▶ [Your assignment]
Each line below should be set down again unchanged.

Top of Material provided

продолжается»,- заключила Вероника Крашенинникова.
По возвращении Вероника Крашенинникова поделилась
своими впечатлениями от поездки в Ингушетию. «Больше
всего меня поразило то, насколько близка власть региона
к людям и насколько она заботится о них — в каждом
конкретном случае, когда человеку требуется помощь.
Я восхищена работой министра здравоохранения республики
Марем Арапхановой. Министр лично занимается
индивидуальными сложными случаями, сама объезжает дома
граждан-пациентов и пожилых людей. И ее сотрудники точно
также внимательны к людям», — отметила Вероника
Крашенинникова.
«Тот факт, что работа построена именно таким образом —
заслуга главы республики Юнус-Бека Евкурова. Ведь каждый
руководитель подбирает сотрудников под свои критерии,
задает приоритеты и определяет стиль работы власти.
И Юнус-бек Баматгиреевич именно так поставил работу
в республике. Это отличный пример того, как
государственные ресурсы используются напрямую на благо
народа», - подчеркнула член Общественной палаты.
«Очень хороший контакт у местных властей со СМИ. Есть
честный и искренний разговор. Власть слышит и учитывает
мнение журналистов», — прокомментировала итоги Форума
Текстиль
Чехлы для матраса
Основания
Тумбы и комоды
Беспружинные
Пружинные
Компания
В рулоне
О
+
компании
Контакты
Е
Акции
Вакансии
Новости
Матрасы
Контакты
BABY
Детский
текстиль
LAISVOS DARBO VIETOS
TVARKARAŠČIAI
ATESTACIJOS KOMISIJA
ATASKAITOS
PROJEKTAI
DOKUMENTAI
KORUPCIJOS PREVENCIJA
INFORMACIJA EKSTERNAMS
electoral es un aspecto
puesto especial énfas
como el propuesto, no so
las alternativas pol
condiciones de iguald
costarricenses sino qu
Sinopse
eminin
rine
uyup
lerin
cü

Bottom of Material provided

▶ [Exercise output]
продолжается»,- заключила Вероника Крашенинникова.
По возвращении Вероника Крашенинникова поделилась
своими впечатлениями от поездки в Ингушетию. «Больше
всего меня поразило то, насколько близка власть региона
к людям и насколько она заботится о них — в каждом
конкретном случае, когда человеку требуется помощь.
Я восхищена работой министра здравоохранения республики
Марем Арапхановой. Министр лично занимается
индивидуальными сложными случаями, сама объезжает дома
граждан-пациентов и пожилых людей. И ее сотрудники точно
также внимательны к людям», — отметила Вероника
Крашенинникова.
«Тот факт, что работа построена именно таким образом —
заслуга главы республики Юнус-Бека Евкурова. Ведь каждый
руководитель подбирает сотрудников под свои критерии,
задает приоритеты и определяет стиль работы власти.
И Юнус-бек Баматгиреевич именно так поставил работу
в республике. Это отличный пример того, как
государственные ресурсы используются напрямую на благо
народа», - подчеркнула член Общественной палаты.
«Очень хороший контакт у местных властей со СМИ. Есть
честный и искренний разговор. Власть слышит и учитывает
мнение журналистов», — прокомментировала итоги Форума
Текстиль
Чехлы для матраса
Основания
Тумбы и комоды
Беспружинные
Пружинные
Компания
В рулоне
О
+
компании
Контакты
Е
Акции
Вакансии
Новости
Матрасы
Контакты
BABY
Детский
текстиль
LAISVOS DARBO VIETOS
TVARKARAŠČIAI
ATESTACIJOS KOMISIJA
ATASKAITOS
PROJEKTAI
DOKUMENTAI
KORUPCIJOS PREVENCIJA
INFORMACIJA EKSTERNAMS
electoral es un aspecto
puesto especial énfas
como el propuesto, no so
las alternativas pol
condiciones de iguald
costarricenses sino qu
Sinopse
eminin
rine
uyup
lerin
cü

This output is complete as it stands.